▶ **Job 1**: In the discussion of Wal-Mart and RFID, which company partnered with Wal-Mart on RFID in the early 1990s?
▶ **Job 2**: Continue the discussion of Wal-Mart's RFID push from where it stops.

▶ **Text to read**:
%%
In the early 1990s Wal-Mart and IBM partnered to bring RFID to life. Millions were spent before the project was dropped. So this is the second time around for Wal-Mart. Some technologies prove quick payback. Some take a while. Some never pay for themselves. Think of all the shelfware in the world. RFID, for most retailers, isn’t much better than bar codes. So why push it?

Paula Rosenblum

Count me as another member of the “I told you so” camp. What a waste of energy! Wal-Mart had the chance to work on its merchandising mix and focus on localized assortments. Instead it spent 3 years and its vendors’ money seeking cost reductions from an immature technology where standards hadn’t been set and no real applications had been written. There’s an old rule in retailing: you cannot ‘expense reduce’ your way to long-term profitability.

Look at the results. Comp sales down. Turnover across the organization. Marketing message thrashing. Time lost. Good will lost. And for what?

There are interesting applications for RFID. I personally don’t see carton and pallet tagging as one of them. Asset tracking, merchandise provenance, and someday, the ability to cycle count stores the way warehouses are cycle counted with bar code are interesting. It’s all about high value merchandise. Not containers of peas or Tide.

It wasn’t easy to say these things when the tide of RFID was rising (oops–there goes a pun). Now, it’s kind of fun to say “I told you so.” There are fundamental rules to retailing success. RFID on cases and pallets doesn’t change those rules.

Vahe Katros
Vahe Katros

One of the key benefits using RFI was the expected major reductions in shipment invoice deductions–40% of shipments had invoice deductions that cost the manufacturers $250 dollars/incident-that was part of MIT’s original value proposition. The initial tests on paper products worked but the technology failed on liquids and metals–we could get into finger pointing but whatever….

But, I remember the kick-off meeting Wal-Mart had in Bentonville, the overflow crowd into the hallway, the manufacturers were not treated so well in my opinion…that was not so good.

But in the “I told you so category,” I remember telling a gung ho analyst from a leading firm something months later I thought was kind of funny; in a play off of Yogi’s line I said: “RFID is so popular, no one’s going there any more.” I remember the early days of the Internet, the vibe at Interop; the vibe in early supply chain days…and that vibe was totally missing that day in Bentonville.

David Mallon
David Mallon

Why does our industry insist on proceeding with technology initiatives before they have done the hard work of Cost and Benefit analysis? You just can’t get this stuff right until you understand what it costs and how you get return. That also should guide any standards development. It’s a story we hear over and over again. Happened with Global Data Synchronization Network–no ROI. It happened with ECR–$30B in cost reduction out there boys and girls. Go get it. But, what has to be done to get it, and how much do you really get for that effort? The industry repeatedly sees an opportunity for improvement then jumps straight to implementing a solution without taking all the necessary steps in between.

Ron Larson
Ron Larson

Many of the benefits claimed by retailers are more due to a “Hawthorn” effect than to actual benefits. Parallel with the RFID investment, employees do more because they know their performance is being tracked.

The data generated by RFID will be more overwhelming than what scanner data was to retailers and manufacturers in the late 1980s. Best to wait for computer and software capacities to ramp up to handle the database before trying to build the application.
%%
▶ **Excerpted data**:
%%
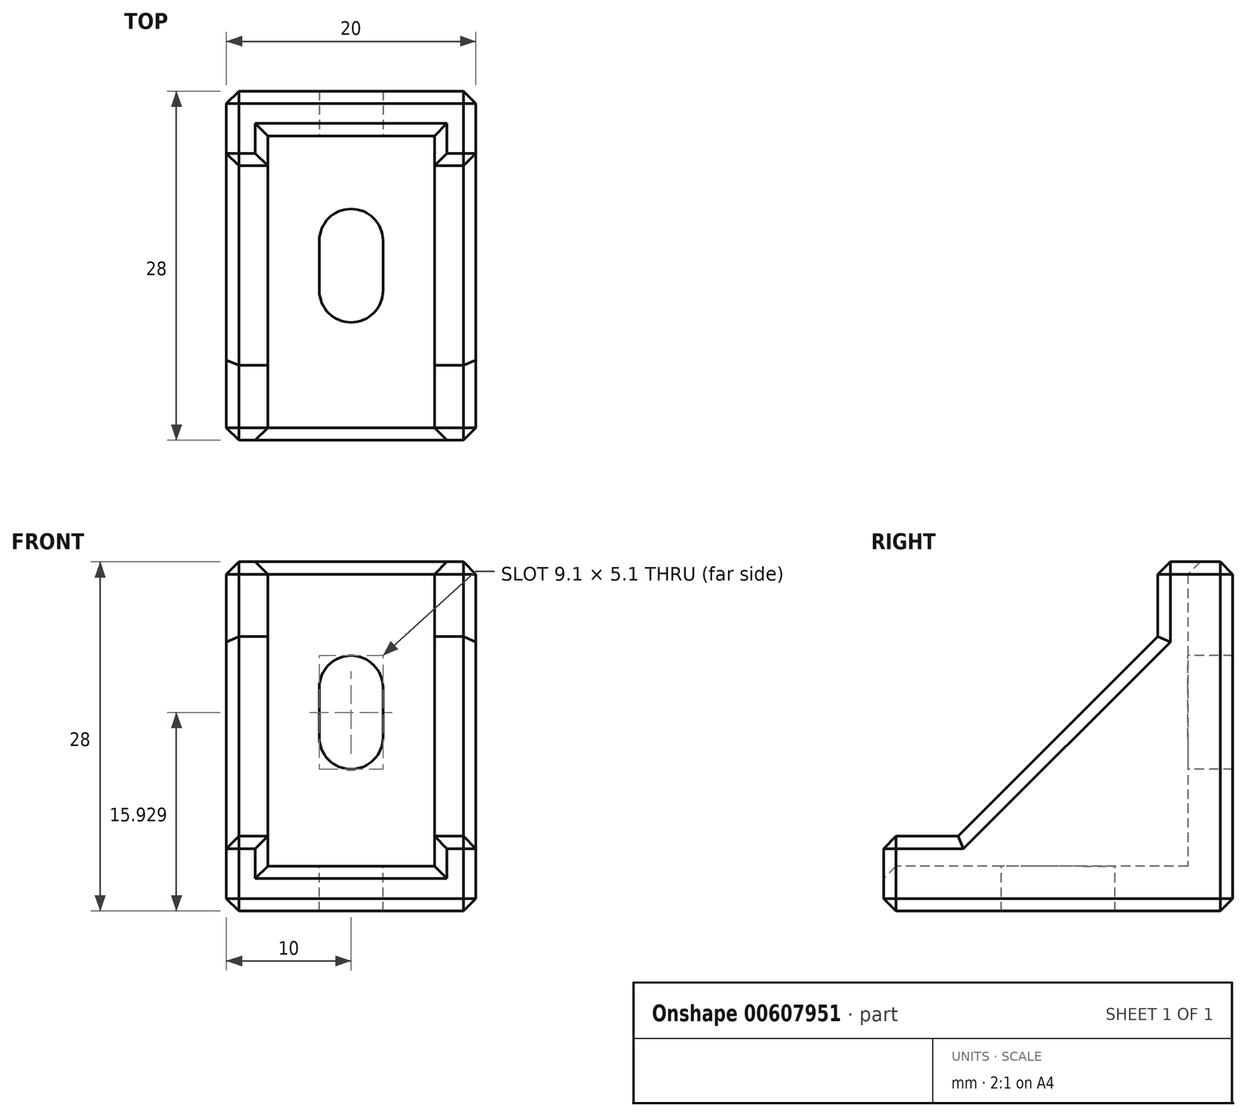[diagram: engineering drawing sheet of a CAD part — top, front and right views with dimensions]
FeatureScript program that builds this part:
annotation { "Feature Type Name" : "Feature", "Feature Type Description" : "" }
export const myFeature = defineFeature(function(context is Context, id is Id, definition is map)
    precondition{}
    {
        {
            var Q0;
            Q0=qCreatedBy(makeId("Top.planeOp"),FACE);
            var sketch = newSketch(context, id + "F0", { "sketchPlane" : qUnion([Q0])});
            skLineSegment(sketch, "E0.rect.bottom", {"start": v(10, 14) * mm, "end": v(-10, 14) * mm});
            skLineSegment(sketch, "E0.rect.top", {"start": v(10, -14) * mm, "end": v(-10, -14) * mm});
            skLineSegment(sketch, "E0.rect.left", {"start": v(10, 14) * mm, "end": v(10, -14) * mm});
            skLineSegment(sketch, "E0.rect.right", {"start": v(-10, 14) * mm, "end": v(-10, -14) * mm});
            skPoint(sketch, "E0.rect.middle", {"position": v(0, 0) * mm});
            skSolve(sketch);
        }
        {
            var Q0;
            Q0=makeQuery(id+"F0.imprint","IMPRINT",FACE,{"disambiguationData":[TD([[makeQuery(id+"F0.imprint","IMPRINT",EDGE,{"derivedFrom":sQuery(id+"F0.wireOp",EDGE,"E0.rect.bottom")}),1.0]])]});
            extrude(context, id + "F1", {"entities" : qUnion([Q0]), "depth" : 3.6 * mm});
        }
        {
            var Q0;
            Q0=makeQuery(id+"F1.opExtrude","CAP_FACE",FACE,{"disambiguationData":[OSD([sQuery(id+"F0.wireOp",EDGE,"E0.rect.bottom"),sQuery(id+"F0.wireOp",EDGE,"E0.rect.top"),sQuery(id+"F0.wireOp",EDGE,"E0.rect.left"),sQuery(id+"F0.wireOp",EDGE,"E0.rect.right")])],"isStart":false});
            var sketch = newSketch(context, id + "F2", { "sketchPlane" : qUnion([Q0])});
            skLineSegment(sketch, "E1", {"start": v(6.7, 10.4) * mm, "end": v(-6.7, 10.4) * mm});
            skLineSegment(sketch, "E2", {"start": v(-6.7, 10.4) * mm, "end": v(-6.7, -14) * mm});
            skLineSegment(sketch, "E3", {"start": v(6.69, 10.4) * mm, "end": v(6.69, -14) * mm});
            skLineSegment(sketch, "E4", {"start": v(6.69, -14) * mm, "end": v(10, -14) * mm});
            skLineSegment(sketch, "E5", {"start": v(10, -14) * mm, "end": v(10, 14) * mm});
            skLineSegment(sketch, "E6", {"start": v(10, 14) * mm, "end": v(-10, 14) * mm});
            skLineSegment(sketch, "E7", {"start": v(-10, 14) * mm, "end": v(-10, -14) * mm});
            skLineSegment(sketch, "E8", {"start": v(-10, -14) * mm, "end": v(-6.7, -14) * mm});
            skSolve(sketch);
        }
        {
            var Q0;
            Q0=makeQuery(id+"F2.imprint","IMPRINT",FACE,{"disambiguationData":[TD([[makeQuery(id+"F2.imprint","IMPRINT",EDGE,{"derivedFrom":sQuery(id+"F2.wireOp",EDGE,"E1")}),-1.0]])]});
            extrude(context, id + "F3", {"entities" : qUnion([Q0]), "operationType" : NewBodyOperationType.ADD, "depth" : 28 * mm - 3.6 * mm});
        }
        {
            var Q0;
            Q0=makeQuery(id+"F3.boolean.opBoolean","MERGE",FACE,{"derivedFrom":[makeQuery(id+"F1.opExtrude","SWEPT_FACE",FACE,{"disambiguationData":[OSD([sQuery(id+"F0.wireOp",EDGE,"E0.rect.left")])]}),makeQuery(id+"F3.opExtrude","SWEPT_FACE",FACE,{"disambiguationData":[OSD([sQuery(id+"F2.wireOp",EDGE,"E5")])]})]});
            var sketch = newSketch(context, id + "F4", { "sketchPlane" : qUnion([Q0])});
            skLineSegment(sketch, "E9", {"start": v(-14, 0) * mm, "end": v(-14, 6) * mm});
            skLineSegment(sketch, "E10", {"start": v(-14, 6) * mm, "end": v(-8, 6) * mm});
            skLineSegment(sketch, "E11", {"start": v(-8, 6) * mm, "end": v(8, 22) * mm});
            skLineSegment(sketch, "E12", {"start": v(8, 22) * mm, "end": v(8, 28) * mm});
            skLineSegment(sketch, "E13", {"start": v(8, 28) * mm, "end": v(14, 28) * mm});
            skLineSegment(sketch, "E14", {"start": v(14, 28) * mm, "end": v(14, 0) * mm});
            skLineSegment(sketch, "E15", {"start": v(14, 0) * mm, "end": v(-14, 0) * mm});
            skLineSegment(sketch, "E16", {"start": v(-14, 6) * mm, "end": v(-14, 0) * mm});
            skSolve(sketch);
        }
        {
            var Q0;
            Q0=qSketchRegion(id+"F4",true);
            extrude(context, id + "F5", {"entities" : qUnion([Q0]), "operationType" : NewBodyOperationType.INTERSECT, "oppositeDirection" : true, "depth" : 25 * mm});
        }
        {
            var Q0;
            Q0=makeQuery(id+"F1.opExtrude","CAP_FACE",FACE,{"disambiguationData":[OSD([sQuery(id+"F0.wireOp",EDGE,"E0.rect.bottom"),sQuery(id+"F0.wireOp",EDGE,"E0.rect.top"),sQuery(id+"F0.wireOp",EDGE,"E0.rect.left"),sQuery(id+"F0.wireOp",EDGE,"E0.rect.right")])],"isStart":false});
            var sketch = newSketch(context, id + "F6", { "sketchPlane" : qUnion([Q0])});
            skLineSegment(sketch, "E17.rect.bottom", {"start": v(-2.55, 2) * mm, "end": v(2.55, 2) * mm});
            skLineSegment(sketch, "E17.rect.top", {"start": v(-2.55, -2) * mm, "end": v(2.55, -2) * mm});
            skLineSegment(sketch, "E17.rect.left", {"start": v(-2.55, 2) * mm, "end": v(-2.55, -2) * mm});
            skLineSegment(sketch, "E17.rect.right", {"start": v(2.55, 2) * mm, "end": v(2.55, -2) * mm});
            skPoint(sketch, "E17.rect.middle", {"position": v(0, 0) * mm});
            skArc(sketch, "E18", {"start": v(-2.55, -2) * mm, "mid": v(0, -4.55) * mm, "end": v(2.55, -2) * mm});
            skArc(sketch, "E19", {"start": v(2.55, 2) * mm, "mid": v(0, 4.55) * mm, "end": v(-2.55, 2) * mm});
            skSolve(sketch);
        }
        {
            var Q0;
            Q0=qSketchRegion(id+"F6",true);
            extrude(context, id + "F7", {"entities" : qUnion([Q0]), "operationType" : NewBodyOperationType.REMOVE, "oppositeDirection" : true, "depth" : 25 * mm});
        }
        {
            var Q0;
            Q0=makeQuery(id+"F3.opExtrude","SWEPT_FACE",FACE,{"disambiguationData":[OSD([sQuery(id+"F2.wireOp",EDGE,"E1")])]});
            var sketch = newSketch(context, id + "F8", { "sketchPlane" : qUnion([Q0])});
            skLineSegment(sketch, "E20.rect.bottom", {"start": v(2.55, 13.93) * mm, "end": v(-2.55, 13.93) * mm});
            skLineSegment(sketch, "E20.rect.top", {"start": v(2.55, 17.93) * mm, "end": v(-2.55, 17.93) * mm});
            skLineSegment(sketch, "E20.rect.left", {"start": v(2.55, 13.93) * mm, "end": v(2.55, 17.93) * mm});
            skLineSegment(sketch, "E20.rect.right", {"start": v(-2.55, 13.93) * mm, "end": v(-2.55, 17.93) * mm});
            skPoint(sketch, "E20.rect.middle", {"position": v(0, 15.93) * mm});
            skArc(sketch, "E21", {"start": v(-2.55, 13.93) * mm, "mid": v(0, 11.38) * mm, "end": v(2.55, 13.93) * mm});
            skArc(sketch, "E22", {"start": v(2.55, 17.93) * mm, "mid": v(0, 20.48) * mm, "end": v(-2.55, 17.93) * mm});
            skSolve(sketch);
        }
        {
            var Q0;
            Q0=qSketchRegion(id+"F8",true);
            extrude(context, id + "F9", {"entities" : qUnion([Q0]), "operationType" : NewBodyOperationType.REMOVE, "oppositeDirection" : true, "depth" : 25 * mm});
        }
        {
            var Q0;
            Q0=makeQuery(id+"F1.opExtrude","CAP_EDGE",EDGE,{"disambiguationData":[OSD([sQuery(id+"F0.wireOp",EDGE,"E0.rect.top")])],"isStart":false});
            var Q1;
            Q1=makeQuery(id+"F3.opExtrude","CAP_EDGE",EDGE,{"disambiguationData":[OSD([sQuery(id+"F2.wireOp",EDGE,"E1")])],"isStart":false});
            var Q2;
            Q2=makeQuery(id+"F3.opExtrude","CAP_EDGE",EDGE,{"disambiguationData":[OSD([sQuery(id+"F2.wireOp",EDGE,"E3")])],"isStart":false});
            var Q3;
            Q3=makeQuery(id+"F5.boolean.opBoolean","INTERSECT",EDGE,{"derivedFrom":[makeQuery(id+"F3.opExtrude","SWEPT_FACE",FACE,{"disambiguationData":[OSD([sQuery(id+"F2.wireOp",EDGE,"E3")])]}),makeQuery(id+"F5.boolean.toolComplement.opBoolean","COPY",FACE,{"derivedFrom":makeQuery(id+"F5.opExtrude","SWEPT_FACE",FACE,{"disambiguationData":[OSD([sQuery(id+"F4.wireOp",EDGE,"E12")])]})})]});
            var Q4;
            Q4=makeQuery(id+"F3.opExtrude","CAP_EDGE",EDGE,{"disambiguationData":[OSD([sQuery(id+"F2.wireOp",EDGE,"E2")])],"isStart":false});
            var Q5;
            Q5=makeQuery(id+"F5.boolean.opBoolean","INTERSECT",EDGE,{"derivedFrom":[makeQuery(id+"F3.opExtrude","SWEPT_FACE",FACE,{"disambiguationData":[OSD([sQuery(id+"F2.wireOp",EDGE,"E2")])]}),makeQuery(id+"F5.boolean.toolComplement.opBoolean","COPY",FACE,{"derivedFrom":makeQuery(id+"F5.opExtrude","SWEPT_FACE",FACE,{"disambiguationData":[OSD([sQuery(id+"F4.wireOp",EDGE,"E12")])]})})]});
            var Q6;
            {var subQ0=sQuery(id+"F4.wireOp",EDGE,"E11");var subQ1=sQuery(id+"F4.wireOp",EDGE,"E12");Q6=makeQuery(id+"F5.boolean.opBoolean","COPY",EDGE,{"disambiguationData":[TD([makeQuery(id+"F1.opExtrude","SWEPT_FACE",FACE,{"disambiguationData":[OSD([sQuery(id+"F0.wireOp",EDGE,"E0.rect.right")])]})])],"derivedFrom":makeQuery(id+"F5.boolean.toolComplement.opBoolean","COPY",EDGE,{"derivedFrom":makeQuery(id+"F5.opExtrude","SWEPT_EDGE",EDGE,{"disambiguationData":[OSD([subQ0,subQ1])]})})});}
            var Q7;
            {var subQ0=sQuery(id+"F4.wireOp",EDGE,"E11");var subQ1=sQuery(id+"F4.wireOp",EDGE,"E12");Q7=makeQuery(id+"F5.boolean.opBoolean","COPY",EDGE,{"disambiguationData":[TD([makeQuery(id+"F1.opExtrude","SWEPT_FACE",FACE,{"disambiguationData":[OSD([sQuery(id+"F0.wireOp",EDGE,"E0.rect.left")])]})])],"derivedFrom":makeQuery(id+"F5.boolean.toolComplement.opBoolean","COPY",EDGE,{"derivedFrom":makeQuery(id+"F5.opExtrude","SWEPT_EDGE",EDGE,{"disambiguationData":[OSD([subQ0,subQ1])]})})});}
            var Q8;
            {var subQ2=sQuery(id+"F2.wireOp",EDGE,"E5");var subQ3=sQuery(id+"F4.wireOp",EDGE,"E12");Q8=makeQuery(id+"F5.boolean.opBoolean","COPY",EDGE,{"disambiguationData":[TD([makeQuery(id+"F1.opExtrude","SWEPT_FACE",FACE,{"disambiguationData":[OSD([sQuery(id+"F0.wireOp",EDGE,"E0.rect.right")])]})])],"derivedFrom":makeQuery(id+"F5.boolean.toolComplement.opBoolean","COPY",EDGE,{"derivedFrom":makeQuery(id+"F5.opExtrude","SWEPT_EDGE",EDGE,{"disambiguationData":[OSD([subQ2,subQ3,sQuery(id+"F4.wireOp",EDGE,"E13")])]})})});}
            var Q9;
            {var subQ1=sQuery(id+"F2.wireOp",EDGE,"E5");var subQ2=sQuery(id+"F4.wireOp",EDGE,"E12");Q9=makeQuery(id+"F5.boolean.opBoolean","COPY",EDGE,{"disambiguationData":[TD([makeQuery(id+"F1.opExtrude","SWEPT_FACE",FACE,{"disambiguationData":[OSD([sQuery(id+"F0.wireOp",EDGE,"E0.rect.left")])]})])],"derivedFrom":makeQuery(id+"F5.boolean.toolComplement.opBoolean","COPY",EDGE,{"derivedFrom":makeQuery(id+"F5.opExtrude","SWEPT_EDGE",EDGE,{"disambiguationData":[OSD([subQ1,subQ2,sQuery(id+"F4.wireOp",EDGE,"E13")])]})})});}
            var Q10;
            Q10=makeQuery(id+"F5.boolean.opBoolean","COPY",EDGE,{"derivedFrom":makeQuery(id+"F5.boolean.toolComplement.opBoolean","COPY",EDGE,{"derivedFrom":makeQuery(id+"F5.opExtrude","CAP_EDGE",EDGE,{"disambiguationData":[OSD([sQuery(id+"F4.wireOp",EDGE,"E12")])],"isStart":true})})});
            var Q11;
            Q11=makeQuery(id+"F5.boolean.opBoolean","INTERSECT",EDGE,{"derivedFrom":[makeQuery(id+"F3.boolean.opBoolean","MERGE",FACE,{"derivedFrom":[makeQuery(id+"F1.opExtrude","SWEPT_FACE",FACE,{"disambiguationData":[OSD([sQuery(id+"F0.wireOp",EDGE,"E0.rect.right")])]}),makeQuery(id+"F3.opExtrude","SWEPT_FACE",FACE,{"disambiguationData":[OSD([sQuery(id+"F2.wireOp",EDGE,"E7")])]})]}),makeQuery(id+"F5.boolean.toolComplement.opBoolean","COPY",FACE,{"derivedFrom":makeQuery(id+"F5.opExtrude","SWEPT_FACE",FACE,{"disambiguationData":[OSD([sQuery(id+"F4.wireOp",EDGE,"E12")])]})})]});
            var Q12;
            Q12=makeQuery(id+"F5.boolean.opBoolean","INTERSECT",EDGE,{"derivedFrom":[makeQuery(id+"F3.opExtrude","SWEPT_FACE",FACE,{"disambiguationData":[OSD([sQuery(id+"F2.wireOp",EDGE,"E3")])]}),makeQuery(id+"F5.boolean.toolComplement.opBoolean","COPY",FACE,{"derivedFrom":makeQuery(id+"F5.opExtrude","SWEPT_FACE",FACE,{"disambiguationData":[OSD([sQuery(id+"F4.wireOp",EDGE,"E10")])]})})]});
            var Q13;
            Q13=makeQuery(id+"F5.boolean.opBoolean","COPY",FACE,{"disambiguationData":[TD([makeQuery(id+"F1.opExtrude","SWEPT_FACE",FACE,{"disambiguationData":[OSD([sQuery(id+"F0.wireOp",EDGE,"E0.rect.left")])]})])],"derivedFrom":makeQuery(id+"F5.boolean.toolComplement.opBoolean","COPY",FACE,{"derivedFrom":makeQuery(id+"F5.opExtrude","SWEPT_FACE",FACE,{"disambiguationData":[OSD([sQuery(id+"F4.wireOp",EDGE,"E10")])]})})});
            var Q14;
            Q14=makeQuery(id+"F5.boolean.opBoolean","COPY",FACE,{"disambiguationData":[TD([makeQuery(id+"F1.opExtrude","SWEPT_FACE",FACE,{"disambiguationData":[OSD([sQuery(id+"F0.wireOp",EDGE,"E0.rect.right")])]})])],"derivedFrom":makeQuery(id+"F5.boolean.toolComplement.opBoolean","COPY",FACE,{"derivedFrom":makeQuery(id+"F5.opExtrude","SWEPT_FACE",FACE,{"disambiguationData":[OSD([sQuery(id+"F4.wireOp",EDGE,"E10")])]})})});
            var Q15;
            Q15=makeQuery(id+"F3.boolean.opBoolean","MERGE",FACE,{"derivedFrom":[makeQuery(id+"F1.opExtrude","SWEPT_FACE",FACE,{"disambiguationData":[OSD([sQuery(id+"F0.wireOp",EDGE,"E0.rect.top")])]}),makeQuery(id+"F3.opExtrude","SWEPT_FACE",FACE,{"disambiguationData":[OSD([sQuery(id+"F2.wireOp",EDGE,"E4")])]}),makeQuery(id+"F3.opExtrude","SWEPT_FACE",FACE,{"disambiguationData":[OSD([sQuery(id+"F2.wireOp",EDGE,"E8")])]})]});
            var Q16;
            Q16=makeQuery(id+"F3.opExtrude","CAP_FACE",FACE,{"disambiguationData":[OSD([sQuery(id+"F2.wireOp",EDGE,"E1"),sQuery(id+"F2.wireOp",EDGE,"E2"),sQuery(id+"F2.wireOp",EDGE,"E3"),sQuery(id+"F2.wireOp",EDGE,"E4"),sQuery(id+"F2.wireOp",EDGE,"E5"),sQuery(id+"F2.wireOp",EDGE,"E6"),sQuery(id+"F2.wireOp",EDGE,"E7"),sQuery(id+"F2.wireOp",EDGE,"E8")])],"isStart":false});
            var Q17;
            Q17=makeQuery(id+"F3.boolean.opBoolean","MERGE",FACE,{"derivedFrom":[makeQuery(id+"F1.opExtrude","SWEPT_FACE",FACE,{"disambiguationData":[OSD([sQuery(id+"F0.wireOp",EDGE,"E0.rect.right")])]}),makeQuery(id+"F3.opExtrude","SWEPT_FACE",FACE,{"disambiguationData":[OSD([sQuery(id+"F2.wireOp",EDGE,"E7")])]})]});
            var Q18;
            Q18=makeQuery(id+"F3.boolean.opBoolean","MERGE",FACE,{"derivedFrom":[makeQuery(id+"F1.opExtrude","SWEPT_FACE",FACE,{"disambiguationData":[OSD([sQuery(id+"F0.wireOp",EDGE,"E0.rect.left")])]}),makeQuery(id+"F3.opExtrude","SWEPT_FACE",FACE,{"disambiguationData":[OSD([sQuery(id+"F2.wireOp",EDGE,"E5")])]})]});
            var Q19;
            Q19=makeQuery(id+"F1.opExtrude","CAP_EDGE",EDGE,{"disambiguationData":[OSD([sQuery(id+"F0.wireOp",EDGE,"E0.rect.bottom")])],"isStart":true});
            chamfer(context, id + "F10", {"entities" : qUnion([Q0, Q1, Q2, Q3, Q4, Q5, Q6, Q7, Q8, Q9, Q10, Q11, Q12, Q13, Q14, Q15, Q16, Q17, Q18, Q19]), "width" : 1 * mm, "tangentPropagation" : true});
        }
    });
%%
▶ **Right answer 1**: IBM

▶ **Right answer 2**:
Bill Robinson
Bill Robinson

The advantages of RFID are overwhelming for retailers. But over ambitious plans will linger as the early adoption hiccups run their course.

It is always better to install a new technology in a contained environment. Wal-Mart’s plan involves hundreds of trading partners and many locations. All innovative retailers should experimenting with RFID, but on a much more limited scale. Try it out in a controlled test on a measurable business problem: shelfing systems, dressing rooms, high pilferage items, shopping carts, fixtures, pallets, etc. You’ll learn for yourself the pitfalls, the true costs and reaction from your customers, suppliers, and employees. These lessons will be priceless in the coming rollout of RFID.

Beyond the hype of RFID it is good to go slow. But it also good to go.

Susan Rider
Susan Rider

The buzz on RFID started in 2003 and really took off when Wal-Mart made the mandate to their top 100. It took off like wild fire only to fizzle when the real ROI was not found in major CPG distribution. Because a majority of the top CPG companies developed work-arounds to comply with the mandate, RFID not only didn’t save them money but they also incurred substantial cost to comply.

Consultants and others used the buzz to sell solutions and analytical studies much like Y2K. One CPG company embarked on their RFID mission after the consulting company said they had an ROI…only to find out that the study was based on 5 cent tags while they were really 97 cents. Oops!

What if Wal-Mart had not made that mandate? RFID would be years behind in development. So their vision and future-looking ideas did help to develop the technology, which still has some ways to go. RFID captures and shares information. A bar code on steroids!

Currently the technology has not matured to the point that a pallet with 80 cases of soap detergent can be read with 100% accuracy. Last report was in the 80 percent accuracy range, causing CPG companies to read the cases prior to palletizing, which increases steps and costs money. So for low end items, it’s still a long race.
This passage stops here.